Selon Noovo, il est difficile de déterminer de quelle façon Omicron s’est invité dans l’émission, « alors qu’Eddy King avait eu plusieurs résultats négatifs et que les participants sont isolés sans contact dans leur bulle familiale ».

Se pourrait-il que le virus ait été introduit dans l’air de la maison par des membres de l’équipe technique qui travaillent de l’autre côté des murs ? Pas impossible.

Un deuxième participant de Big Brother a obtenu un résultat positif à la suite de la soirée d’élimination, selon Noovo, qui n’a pas révélé l’identité du concurrent en question. Karl Walcott et Sébastien Plante dormaient dans la même petite chambre qu’Eddy King.

Parlant de Seb Plante, sans surprise, il a dit « goodbye à ses vrais amis ». Le chanteur a dormi au gaz et quand il s’est décidé à jouer, il était trop tard. L’homme 7Up manquait de pétillant. Il aura maintenant beaucoup de temps pour mettre sa vie à l’heure.
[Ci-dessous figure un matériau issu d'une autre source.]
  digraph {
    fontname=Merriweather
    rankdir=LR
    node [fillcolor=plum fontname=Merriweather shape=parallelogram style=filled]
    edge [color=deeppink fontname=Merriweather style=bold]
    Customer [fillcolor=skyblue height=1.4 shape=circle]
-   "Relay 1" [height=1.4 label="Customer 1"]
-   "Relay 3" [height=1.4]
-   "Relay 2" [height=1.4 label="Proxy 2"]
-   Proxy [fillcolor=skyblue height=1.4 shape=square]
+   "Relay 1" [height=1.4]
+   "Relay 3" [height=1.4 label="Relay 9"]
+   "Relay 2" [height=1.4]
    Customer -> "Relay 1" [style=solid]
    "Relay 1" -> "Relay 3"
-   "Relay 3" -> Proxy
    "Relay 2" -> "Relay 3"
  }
Des nouvelles de James Awad

Oui, l’équipe de Tout le monde en parle a sollicité un entretien avec James William Awad, l’organisateur du voyage mexicain vers l’enfer où plusieurs passagers – dont la vapoteuse Sunwing – ont enfreint à peu près toutes les règles de sécurité imaginables.
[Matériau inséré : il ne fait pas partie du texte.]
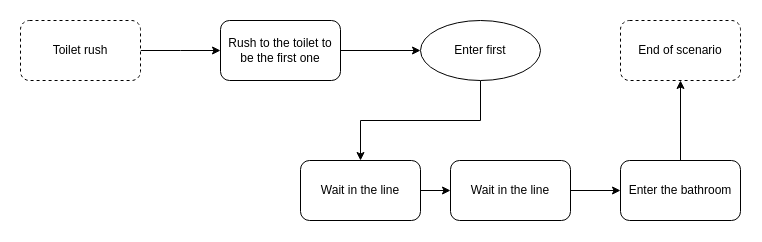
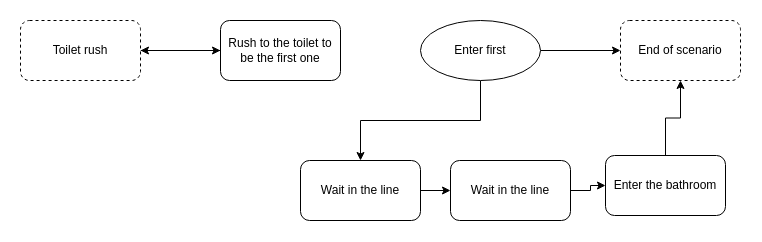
  <mxCell id="0" />
  <mxCell id="1" parent="0" />
  <mxCell id="2" style="edgeStyle=orthogonalEdgeStyle;rounded=0;orthogonalLoop=1;jettySize=auto;html=1;" edge="1" parent="1" source="3"><mxGeometry relative="1" as="geometry"><mxPoint x="220" y="50" as="targetPoint" /></mxGeometry></mxCell>
  <mxCell id="3" value="Toilet rush" style="rounded=1;whiteSpace=wrap;html=1;dashed=1;" vertex="1" parent="1"><mxGeometry y="20" width="120" height="60" as="geometry" x="20" /></mxCell>
- <mxCell id="4" style="edgeStyle=orthogonalEdgeStyle;rounded=0;orthogonalLoop=1;jettySize=auto;html=1;entryX=0;entryY=0.5;entryDx=0;entryDy=0;" edge="1" parent="1" source="5" target="8"><mxGeometry relative="1" as="geometry" /></mxCell>
+ <mxCell id="4" style="edgeStyle=orthogonalEdgeStyle;rounded=0;orthogonalLoop=1;jettySize=auto;html=1;" edge="1" parent="1" source="5" target="3"><mxGeometry relative="1" as="geometry" /></mxCell>
  <mxCell id="5" value="Rush to the toilet to be the first one" style="rounded=1;whiteSpace=wrap;html=1;" vertex="1" parent="1"><mxGeometry x="220" y="20" width="120" height="60" as="geometry" /></mxCell>
+ <mxCell id="6" value="" style="edgeStyle=orthogonalEdgeStyle;rounded=0;orthogonalLoop=1;jettySize=auto;html=1;" edge="1" parent="1" source="8" target="9"><mxGeometry relative="1" as="geometry" /></mxCell>
  <mxCell id="7" value="" style="edgeStyle=orthogonalEdgeStyle;rounded=0;orthogonalLoop=1;jettySize=auto;html=1;" edge="1" parent="1" source="8" target="11"><mxGeometry relative="1" as="geometry" /></mxCell>
  <mxCell id="8" value="Enter first" style="ellipse;whiteSpace=wrap;html=1;" vertex="1" parent="1"><mxGeometry x="420" y="20" width="120" height="60" as="geometry" /></mxCell>
  <mxCell id="9" value="End of scenario" style="whiteSpace=wrap;html=1;rounded=1;dashed=1;" vertex="1" parent="1"><mxGeometry x="620" y="20" width="120" height="60" as="geometry" /></mxCell>
  <mxCell id="10" value="" style="edgeStyle=orthogonalEdgeStyle;rounded=0;orthogonalLoop=1;jettySize=auto;html=1;" edge="1" parent="1" source="11" target="13"><mxGeometry relative="1" as="geometry" /></mxCell>
  <mxCell id="11" value="Wait in the line" style="rounded=1;whiteSpace=wrap;html=1;" vertex="1" parent="1"><mxGeometry x="300" y="160" width="120" height="60" as="geometry" /></mxCell>
  <mxCell id="12" value="" style="edgeStyle=orthogonalEdgeStyle;rounded=0;orthogonalLoop=1;jettySize=auto;html=1;" edge="1" parent="1" source="13" target="15"><mxGeometry relative="1" as="geometry" /></mxCell>
  <mxCell id="13" value="Wait in the line" style="rounded=1;whiteSpace=wrap;html=1;" vertex="1" parent="1"><mxGeometry x="450" y="160" width="120" height="60" as="geometry" /></mxCell>
  <mxCell id="14" value="" style="edgeStyle=orthogonalEdgeStyle;rounded=0;orthogonalLoop=1;jettySize=auto;html=1;" edge="1" parent="1" source="15" target="9"><mxGeometry relative="1" as="geometry" /></mxCell>
- <mxCell id="15" value="Enter the bathroom" style="rounded=1;whiteSpace=wrap;html=1;" vertex="1" parent="1"><mxGeometry x="620" y="160" width="120" height="60" as="geometry" /></mxCell>
+ <mxCell id="15" value="Enter the bathroom" style="rounded=1;whiteSpace=wrap;html=1;" vertex="1" parent="1"><mxGeometry x="605" y="155" width="120" height="60" as="geometry" /></mxCell>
« Il avait accepté, mais il ne comprenait pas qu’on ne voulait pas le recevoir en studio. On aurait fait l’entrevue en visioconférence, parce que visiblement, lui et sa gang ne respectaient pas les mesures sanitaires », explique le coproducteur de Tout le monde en parle, Guillaume Lespérance.

Voilà pourquoi James William Awad n’a pas participé au premier épisode de 2022, relayé dimanche soir en direct à Radio-Canada. D’ailleurs, les discussions entre Awad et Tout le monde en parle ont été très brèves. « On ne s’est même pas rendus à l’étape de la préentrevue, on n’a jamais réussi à lui parler au téléphone », poursuit Guillaume Lespérance.
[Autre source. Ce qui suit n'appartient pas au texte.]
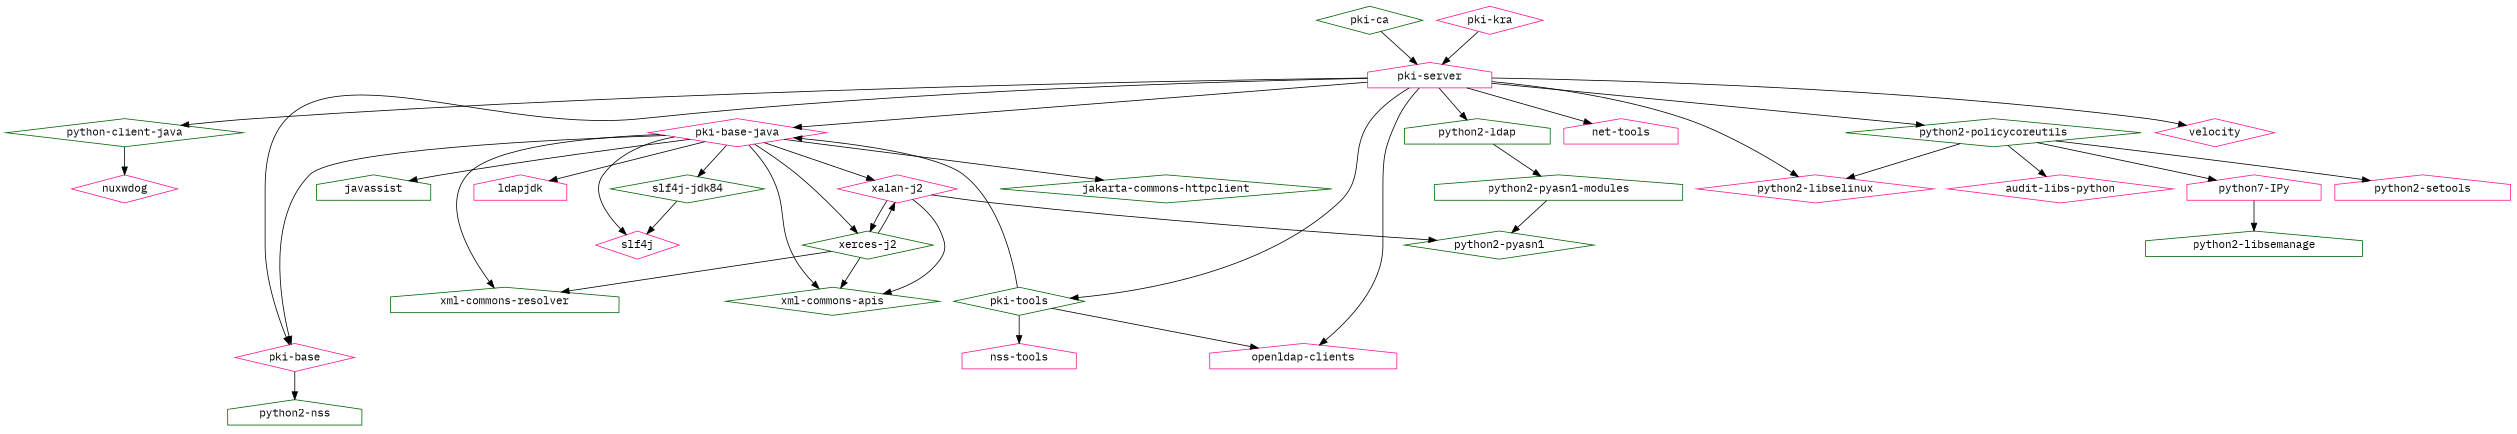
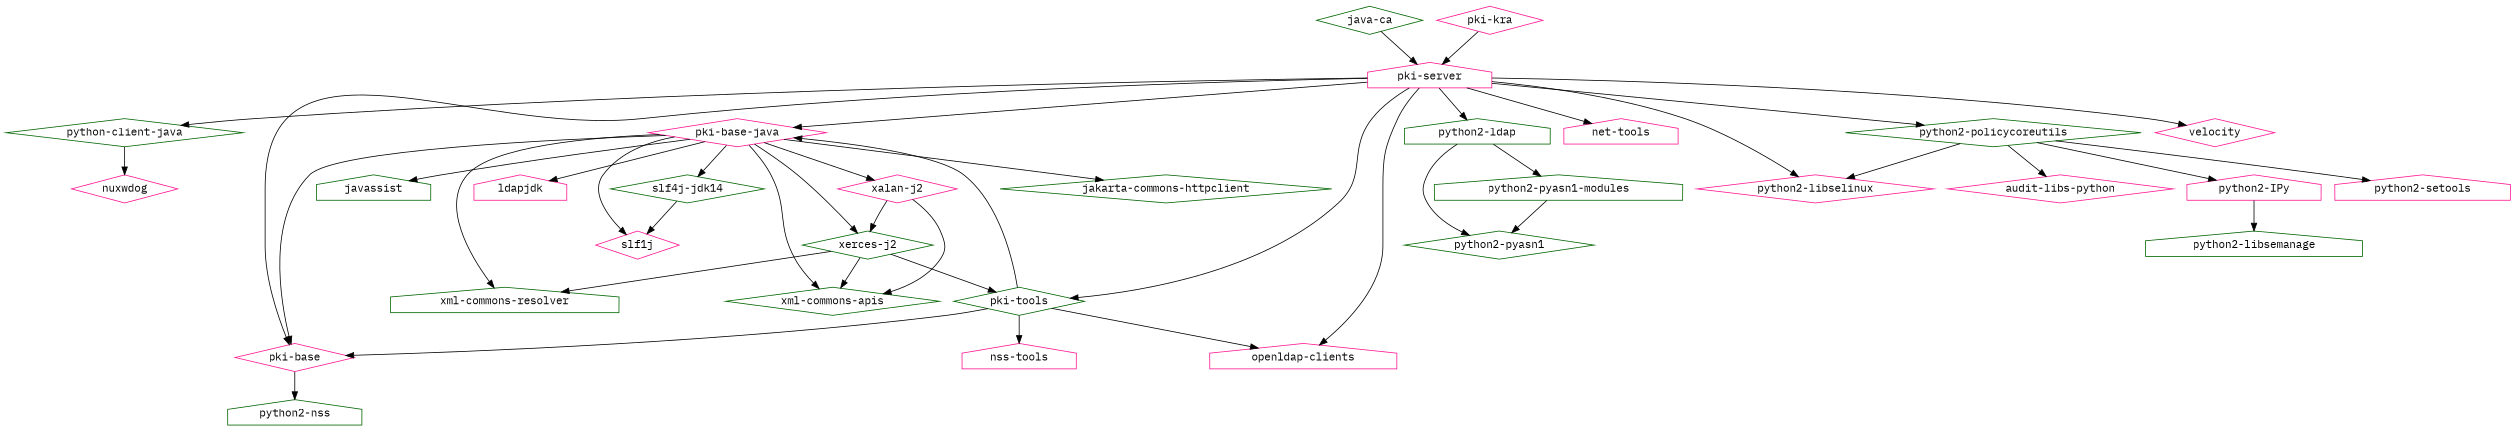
  strict digraph {
    fontname="IBM Plex Mono"
    node [color=deeppink fontname="IBM Plex Mono" shape=diamond]
    edge [fontname="IBM Plex Mono"]
    n1 [color=darkgreen label="python-client-java"]
    nuxwdog
    "jakarta-commons-httpclient" [color=darkgreen]
    "pki-base-java"
    javassist [color=darkgreen shape=house]
    ldapjdk [shape=house]
    "pki-base"
-   slf4j
-   "slf4j-jdk14" [color=darkgreen label="slf4j-jdk84"]
+   slf4j [label=slf1j]
+   "slf4j-jdk14" [color=darkgreen]
    "xalan-j2"
    "xerces-j2" [color=darkgreen]
    "xml-commons-apis" [color=darkgreen]
    "xml-commons-resolver" [color=darkgreen shape=house]
    "python2-nss" [color=darkgreen shape=house]
-   "pki-ca" [color=darkgreen]
+   "pki-ca" [color=darkgreen label="java-ca"]
    "pki-server" [shape=house]
    "net-tools" [shape=house]
    "openldap-clients" [shape=house]
    "pki-tools" [color=darkgreen]
    "python2-ldap" [color=darkgreen shape=house]
    "python2-libselinux"
    "python2-policycoreutils" [color=darkgreen]
    velocity
    "nss-tools" [shape=house]
    "python2-pyasn1" [color=darkgreen]
    "python2-pyasn1-modules" [color=darkgreen shape=house]
    "audit-libs-python"
-   "python2-IPy" [shape=house label="python7-IPy"]
+   "python2-IPy" [shape=house]
    "python2-setools" [shape=house]
    "pki-kra"
    "python2-libsemanage" [color=darkgreen shape=house]
    n1 -> nuxwdog
    "pki-base-java" -> "jakarta-commons-httpclient"
    "pki-base-java" -> javassist
    "pki-base-java" -> ldapjdk
    "pki-base-java" -> "pki-base"
    "pki-base-java" -> slf4j
    "pki-base-java" -> "slf4j-jdk14"
    "pki-base-java" -> "xalan-j2"
    "pki-base-java" -> "xerces-j2"
    "pki-base-java" -> "xml-commons-apis"
    "pki-base-java" -> "xml-commons-resolver"
    "pki-base" -> "python2-nss"
    "slf4j-jdk14" -> slf4j
    "xalan-j2" -> "xerces-j2"
    "xalan-j2" -> "xml-commons-apis"
-   "xerces-j2" -> "xalan-j2"
+   "xerces-j2" -> "pki-tools"
    "xerces-j2" -> "xml-commons-apis"
    "xerces-j2" -> "xml-commons-resolver"
    "pki-ca" -> "pki-server"
    "pki-server" -> n1
    "pki-server" -> "pki-base-java"
    "pki-server" -> "pki-base"
    "pki-server" -> "net-tools"
    "pki-server" -> "openldap-clients"
    "pki-server" -> "pki-tools"
    "pki-server" -> "python2-ldap"
    "pki-server" -> "python2-libselinux"
    "pki-server" -> "python2-policycoreutils"
    "pki-server" -> velocity
    "pki-tools" -> "pki-base-java"
+   "pki-tools" -> "pki-base"
    "pki-tools" -> "openldap-clients"
    "pki-tools" -> "nss-tools"
-   "xalan-j2" -> "python2-pyasn1"
+   "python2-ldap" -> "python2-pyasn1"
    "python2-ldap" -> "python2-pyasn1-modules"
    "python2-policycoreutils" -> "python2-libselinux"
    "python2-policycoreutils" -> "audit-libs-python"
    "python2-policycoreutils" -> "python2-IPy"
    "python2-policycoreutils" -> "python2-setools"
    "python2-pyasn1-modules" -> "python2-pyasn1"
    "python2-IPy" -> "python2-libsemanage"
    "pki-kra" -> "pki-server"
  }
Joint dimanche, James William Awad, 28 ans, a offert une version différente des évènements. C’est lui qui aurait refusé d’aller en studio ou de discuter avec Guy A. Lepage par Zoom/Skype parce que le producteur Guillaume Lespérance l’a insulté et ridiculisé sur Twitter.

Selon James William Awad, Guillaume Lespérance a traité les gens de son 111 Private Club d’épais « et c’est irrespectueux », indique-t-il. James William Awad, qui enregistre de la musique sous son nom d’artiste de Senior, rentre à Montréal lundi. Il a refusé de dire où il séjourne depuis la controverse du vol nolisé de Sunwing à destination de Cancún.

CAPTURE D’ÉCRAN D’UNE VIDÉO TIRÉE DE LA PAGE FACEBOOK DE JULIE SNYDER

Julie Snyder et sa statue de cire chez James William Awad

Jeudi soir, Julie Snyder a présenté un topo très rigolo à son talk-show où elle est allée déposer sa statue de cire du musée Grévin à côté de l’une de celles que James William Awad a fait ériger sur ses terrains, à Bois-des-Filion.

Ce segment de six minutes, très bien fait, a été vu plus d’un million de fois sur les plateformes numériques de l’animatrice.

James William Awad n’a pas autant ri que nous. « Elle est entrée illégalement sur mon terrain », affirme-t-il.

Selon mes infos, Julie Snyder n’est restée que quelques minutes dans le croissant de rue où Awad possède six maisons. Elle n’a rien endommagé et a seulement passé un coup de balai à neige sur une des statues à l’effigie de « ce grand créateur ».